Optimized AI-Driven Intrusion Detection in WSNs: A Semi-Supervised Learning Paradigm

Abstract

In this study, we have developed an advanced semi-supervised learning model specifically designed to identify four distinct types of attacks in Wireless Sensor Networks (WSNs): Denial of Service (DoS), Probe, Remote to Local (R2L), and User to Root (U2R). Our model leverages the combined advantages of supervised and unsupervised learning approaches, employing a Support Vector Machine (SVM) for the supervised aspect and Density-Based Spatial Clustering of Applications with Noise (DBSCAN) for the unsupervised component. We rigorously tested and validated our model using the NSL-KDD dataset, which highlighted its strong performance metrics, including accuracy and F1-score. Additionally, our research investigated the sensitivity of DBSCAN parameters and their effects on model accuracy, underscoring the importance of precise parameter tuning to achieve optimal results.
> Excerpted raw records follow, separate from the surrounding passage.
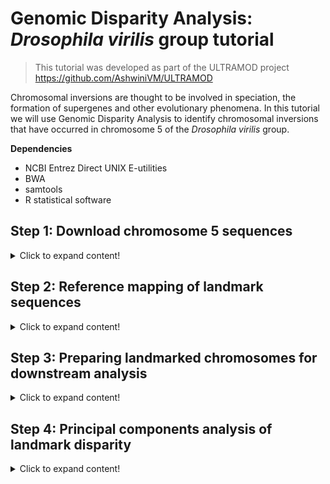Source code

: # Genomic Disparity Analysis: _Drosophila virilis_ group tutorial


>This tutorial was developed as part of the ULTRAMOD project https://github.com/AshwiniVM/ULTRAMOD

Chromosomal inversions are thought to be involved in speciation, the formation of supergenes and other evolutionary phenomena. In this tutorial we will use Genomic Disparity Analysis to identify chromosomal inversions that have occurred in chromosome 5 of the _Drosophila virilis_ group. 

**Dependencies**

* NCBI Entrez Direct UNIX E-utilities
* BWA
* samtools
* R statistical software
  

## Step 1: Download chromosome 5 sequences
<details>
  <summary>Click to expand content!</summary>

>In this tutorial we will use six examples of _Drosophila_ chromosome 5 which has known chromosomal inversions identified by Poikela et al. (2024) in their study of _Drosophila_ speciation.

Species | Autosome | GenBank/Reference 
------------ | -------------  | -------------
_Drosophila americana_	| 5 | CM061086.1 
_Drosophila flavomontana_	| 5 | Poikela et al. (2024)
_Drosophila montana_	|  5 | Poikela et al. (2024)
_Drosophila novamexicana_	| 5 | CM061080.1
_Drosophila virilia_	| 5 | CM017608.2
_Drosophila virilia_	| 5 | CM061075.1

>The two chromosome 5 assemblies from Poikela et al. (2024) were obtained from https://zenodo.org/records/10635471.

To obtain the FASTA data for chromosome 5 we will download files from NCBI and this GitHub repository:

```
esearch -db nucleotide -query CM061086.1 | efetch -format fasta > D_americana_c5.fasta
esearch -db nucleotide -query  CM061080.1 | efetch -format fasta > D_novamexicana_c5.fasta
esearch -db nucleotide -query CM017608.2 | efetch -format fasta > D_virilia_c5_A.fasta.fasta
esearch -db nucleotide -query CM061075.1 | efetch -format fasta > D_virilia_c5_B.fasta.fasta

wget https://raw.githubusercontent.com/nhm-herpetology/genomic-disparity/main/Drosophila-uces/D_montana_c5.zip
wget https://raw.githubusercontent.com/nhm-herpetology/genomic-disparity/main/Drosophila-uces/D_flavomontana_c5.zip

unzip D_montana_c5.zip
unzip D_flavomontana_c5.zip

mv D_montata_c5/D_montata_c5.fasta ./
mv D_flavomontata_c5/D_flavomontata_c5.fasta ./
```
>Note:NCBI Entrez Direct UNIX E-utilities need to be in your $PATH for the above commands to work correctly. 

Now that all chromosome 5 sequences for the six taxa are in your working directory, we can move on to mapping the UCE landmarks on each chromosome. 

</details>

## Step 2: Reference mapping of landmark sequences
<details>
  <summary>Click to expand content!</summary>
  
>Landmarks can be any single-copy, conserved sequence that can be aligned to chromosomes in your dataset, but we have used ultraconserved elements (UCEs) in this tutorial as an example. More information about dipteran UCEs can be found [here](https://www.ultraconserved.org/)

We need to download the ```Diptera-UCE-2.7K-v1.fasta``` file to map to the different chromosomes. 

```
wget https://raw.githubusercontent.com/nhm-herpetology/genomic-disparity/main/Drosophila-uces/Diptera-UCE-2.7K-v1.fasta
```

We can use a looping command to conduct BWA mapping on all of the chromosomes in the directory. 

```
for i in $(ls *.fasta)
do
	bwa index $i
	bwa mem $i Diptera-UCE-2.7K-v1.fasta -t 6 > bwa_mem_align_UCEs_$i.sam 
	samtools view -S -b bwa_mem_align_UCEs_$i.sam > UCE_$i.bam 
	samtools sort UCE_$i.bam  -o UCE_$i.sorted.bam 
	samtools index UCE_$i.sorted.bam 
	samtools view -F 4 UCE_$i.bam > mapped_$i.sam 
	wc -l mapped_$i.sam  | tr "," "." > UCEcount_$i.csv
done

rm mapped_Diptera-UCE-2.7K-v1.fasta.sam
rm UCW_Diptera-UCE-2.7K-v1.fasta.bam
rm UCE_Diptera-UCE-2.7K-v1.fasta.sorted.bam
rm UCE_Diptera-UCE-2.7K-v1.fasta.sorted.bam.bai
rm UCEcount_Diptera-UCE-2.7K-v1.fasta.csv

cat UCEcount_*.csv > Total_UCE_counts.txt
awk '(NR == 1) || (FNR == 1)' bwa_mem_align_UCEs_*.fasta.sam > Chromosomes_lengths.txt

for f in *.sam; do
    mv "$f" "$(basename "$f" .sam).tsv"
done

mkdir chromosome_5
mv mapped_*.tsv chromosome_5/
cd chromosome_5/

cut -f1,3 *.tsv > Landmarks_merged.tsv
sed 's/\t/,/g' Landmarks_merged.tsv > Landmarks_merged.csv
sed ' 1 s/.*/chromosomes,uces/' Landmarks_merged.csv > sample_input_pres_abs.csv
```

You will now have a file called ```sample_input_pres_abs.csv``` that reports which landmarks were mapped to which chromosomes. We will use this information to prepare the chromosomes for Genomic Disparity Analysis. 

</details>

## Step 3: Preparing landmarked chromosomes for downstream analysis

<details>
  <summary>Click to expand content!</summary>

>We need to remove any landmarks that the chromosomes do not share, check the directionality/orientation of the chromosomes, and merge UCE landmarks before Genomic Disparity Analysis.

We will use the ```landmark_pres_abs.csv``` file from **Step 2** to remove UCEs that the chromosomes do not share in R:

```
library(reshape2)
Input_pres_abs <- as.data.frame(read.csv("sample_input_pres_abs.csv", stringsAsFactors = F))
matrix <-dcast(Input_pres_abs, chromosomes ~ uces, length)
write.csv(matrix, file = 'landmark_pres_abs.csv')

data1 <- read.csv("landmark_pres_abs.csv", row.names = 1)
chr <- data1
chr_matchedUCEs <- apply(chr, 1, function(row) all(row != 0))
chr_clean <- chr[chr_matchedUCEs,]
write.csv(chr_clean, file = "present_landmarks.csv")
```
>This procedure should result in the identification of 413 UCE landmarks that the _Drosophila_ have in common on chromosome 5.

Next, we will extract position information for the 413 UCE landmarks from the BWA-mapping using R: 

```
library(matrixStats)
library(dplyr)

homologousUCE <- read.csv("present_landmarks.csv", row.names = 1)

folder_path <- "./chromosome_5"
file_list <- list.files(folder_path, pattern = "\\.tsv$", full.names = TRUE)

matrices <- list()
for (file in file_list) {
  species <- gsub(".tsv", "", basename(file))
  data <- read.table(file, header = FALSE, sep = "\t")
  matrix <- as.matrix(data)
  matrices[[species]] <- matrix
}

for (species in names(matrices)) {
  df_name <- species
  df <- as.data.frame(matrices[[species]])
  df <- df[, c(1, 2, 4)]
  colnames(df)[colnames(df) == "V1"] <- "chromosomes"
  colnames(df)[colnames(df) == "V4"] <- df_name
  homologousUCE <- left_join(homologousUCE, df, by = "chromosomes")
}

columns_to_remove <- colnames(homologousUCE)[apply(homologousUCE == 1, 2, all)]
homologousUCE <- homologousUCE[, !colnames(homologousUCE) %in% columns_to_remove]

write.csv(homologousUCE, file = "homologous_UCEs_extracted.csv", row.names = TRUE)
```

After this step you will have a CSV file called ```homologous_UCEs_extracted.csv``` which contains two columns for each species: (1) the 'V2' direction that landmarks were mapped on the chromosomes (0 [forward] or 16 [reverse]) and (2) the mapping location (in base pairs) of each landmark. Sometimes chromosomes are assembled with opposite complementarities. For example, if we look at the first 9 landmark positions in the ```homologous_UCEs_extracted.csv``` file we should see this:   


V2.x |	mapped_D_americana_c5.fasta | V2.y | mapped_D_flavomontana_c5.fasta | V2.x.x | mapped_D_montana_c5.fasta | V2.y.y | mapped_D_novamexicana_c5.fasta | V2.x.x.x | mapped_D_virilis_c5_A.fasta | V2.y.y.y | mapped_D_virilis_c5_B.fasta
------------ | -------------  | ------------- | ------------- | ------------- | ------------- | ------------- | ------------- | ------------- | ------------- | ------------- | -------------
16 | 9468162 | 0 | 17552991 | 0 | 15039180 | 16 | 9451004 | 16 | 9109883 | 16 | 9207235
16 | 9468140 | 0 | 17553031 | 0 | 15039220 | 16 | 9450982 | 16 | 9109843 | 16 | 9207195
16 | 22024688 | 0 | 8535617 | 16 | 22114936 | 16 | 21807240 | 16 | 21487388 | 16 | 21571438
16 | 22024688 | 0 | 8535614 | 16 | 22114936 | 16 | 21807240 | 16 | 21487388 | 16 | 21571438
16 | 19346268 | 0 | 11231717 | 16 | 19370570 | 16 | 19130702 | 16 | 18910683 | 16 | 18976268
16 | 19346266 | 0 | 11231665 | 16 | 19370568 | 16 | 19130700 | 16 | 18910681 | 16 | 18976266
0 | 25602768 | 16 | 5075950 | 0 | 25564769 | 0 | 25229190 | 0 | 24875739 | 0 | 24933228
0 | 25602808 | 16 | 5075916 | 0 | 25564809 | 0 |  25229230 | 0 | 24875779 | 0 | 24933268
16 | 25543223 | 0 | 5138695 | 16 | 25503819 | 16 | 25169374 | 16 | 24816581 | 16 | 24874057

We can see that for almsot all of these landmarks (7 out of 9) _Drosophila flavomontana_ has the opposite landmark direction as the other taxa. This pattern continues in the rest of the ```homologous_UCEs_extracted.csv``` file, so we conclude that this species chromosome sequence was uploaded with an opposite complementarity when compared to the other _Drosophila_. Determining which taxa to 'flip' is arbitrary for disparity analysis, but for the tutorial dataset we will 'flip' _Drosophila flavomontana_ so that the landmark positions are more consistent with the other taxa. To 'flip' we need to know the total lengths of each chromosome. We can find the total lengths of of the chromosomes in the ```Chromosome_lengths.tsv``` files we generated during **Step 2**.

Species | GenBank/Reference | Chromosome 5 Length 
------------ | -------------  | -------------
_Drosophila americana_	| CM061086.1 | 27587546  
_Drosophila flavomontana_ | Poikela et al. (2024) | 27217941
_Drosophila montana_	| Poikela et al. (2024) | 26508887
_Drosophila novamexicana_ | CM061080.1 | 26715699
_Drosophila virilia_	| CM017608.2 | 27902728
_Drosophila virilia_	| CM061075.1 | 27785111

The 'flipping' step can be conducted in Excel or similar spreadsheet editor. We can also use R to 'flip' the _Drosophila flavomontana_ chromosome using a function command: 

```
landmarkflip <- read.csv("homologous_UCEs_extracted.csv", row.names = 1)
fun1 <- function(x) {27217941-x}
Drfl <-lapply(landmarkflip$mapped_D_flavomontana_c5.fasta, fun1)
landmarkflip$mapped_D_flavomontana_c5.fasta <- Drfl
A <-as.numeric(landmarkflip$mapped_D_flavomontana_c5.fasta)
landmarkflip$mapped_D_flavomontana_c5.fasta <-A
```
>Note: In chromosomes with relatively conserved landmark placements, it should be obvious which taxa need to be 'flipped'. However, when landmarks are more evolutionarily labile it may be diffcult to justify a 'flipping' operation, so we encourage users to think about this operation carefully. 

Now all of the chromosomes are positioned correctly and we can remove the mapping direction information and export our final file:

```
data2 <- landmarkflip[-c(2,4,6,8,10,12)]

write.csv(data2, file = "homologous_UCEs_extracted_flipped.csv")
```

After the last step we have a file called ```homologous_UCEs_extracted_flipped.csv``` that is ready for the final preparation steps. This includes accounting for a specific caveat of using the UCE probe set. The UCE probe set was developed to capture UCEs across diverse taxa, as such some UCEs are targeted by multiple probes, so to control for the variation this creates in mapping, we average the probe placement across landmarks targeting the same UCE. We will remove the probe numbers (e.g. p1) in order to merge information from the probes targeting multiple parts of the same UCE landmark. After we average the UCE positions, we transpose the matrix to prepare it for the PCA: 

```
data3 <- read.csv("homologous_UCEs_extracted_flipped.csv")
data3$chromosomes <- sub("_.*", "", data3$chromosomes)
data3$X <-NULL

data4 <-aggregate(data3, by = list(data3$chromosomes), mean)
data4$chromosomes<-NULL
colnames(data4)[colnames(data4) == "Group.1"] <- "chromosomes"

transposed_data <- data4 %>% t() %>% as.data.frame()

write.csv(transposed_data, file = "homologous_UCEs_chromosome_5_PCA.csv")
```
  
After averaging the positions, there should be **191 UCE landmarks**. This final prep will produce the file ```homologous_UCEs_chromosome_5_PCA.csv``` which is the input file for Genomic Disparity Analysis as outlined in the final step of the tutorial. 

</details>

## Step 4: Principal components analysis of landmark disparity

<details>
  <summary>Click to expand content!</summary>

>In this final step we will visualize the disparity in landmark placement using Principal Components Analysis (PCA). 

At the end of **Step 3** we will have the file ```homologous_UCEs_chromosome_5_PCA.csv```, which we will now load into R for the PCA:  

```
library(dplyr)
library(ggplot2)
library(cowplot)

C5_PCA <- read.csv("homologous_UCEs_chromosome_5_PCA.csv", row.names = 1)
names(C5_PCA) <- C5_PCA[1,]
C5_PCA <- C5_PCA[-1,]

PCprep <- C5_PCA %>% mutate_at(1:191, as.numeric)

PCAC5 <-prcomp(PCprep)
```

After the PCA has completed there will be five lists of results including "sdev", "rotation", "center", "scale", and "x". The "x" variable contains the PC scores that we will use for Genomic Disparity analysis. We will now extract them and visualize the genomic disparity results in ggplot2.

```
PCAC5_scores <-as.data.frame(PCAC5$x)

Species <-c("americana", "flavomontana", "montana", "novamexicana", "virilis", "virilis")

PCAC5_plots <-cbind(PCAC5_scores, Species)

P1 <-ggplot(PCAC5_plots, aes(x = PC1, y = PC2, color = Species)) + geom_point(size = 4, alpha=0.9) + scale_color_manual(breaks = c("americana", "flavomontana", "montana", "novamexicana", "virilis"), values=c("orange", "pink2","darkred","darkgreen","purple")) + theme_classic()

P2 <-ggplot(PCAC5_plots, aes(x = PC3, y = PC4, color = Species)) + geom_point(size = 4, alpha=0.9) + scale_color_manual(breaks = c("americana", "flavomontana", "montana", "novamexicana", "virilis"), values=c("orange", "pink2","darkred","darkgreen","purple")) + theme_classic()

plot_grid(P1, P2, ncol = 1)
```

The commands above produce two plots: PC1 vs. PC2 and PC3 vs PC4. 

![PCA_results](https://github.com/nhm-herpetology/genomic-disparity/blob/main/Drosophila-uces/PCA_results.jpg)

To help us with interpreting the landmark variation, we will have a look at how the landmark placement vary relative to the species that we have two representatives of in the analysis, _Drosophila virilia_. First we will compare the two individuals of _Drosophila virilia_:





</details>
A notable advantage of our semi-supervised approach is its capacity to manage large amounts of unlabeled data effectively, a challenge that purely supervised or unsupervised methods often face independently. By efficiently utilizing labeled data and integrating clustering techniques, our model shows improved accuracy and effectiveness in detecting intrusions within WSNs. Overall, this research advances the field of intrusion detection in WSNs by introducing a practical and effective semi-supervised learning framework. This framework enhances detection performance across various attack types and provides valuable insights into optimizing model performance through parameter sensitivity analysis and strategic dataset use.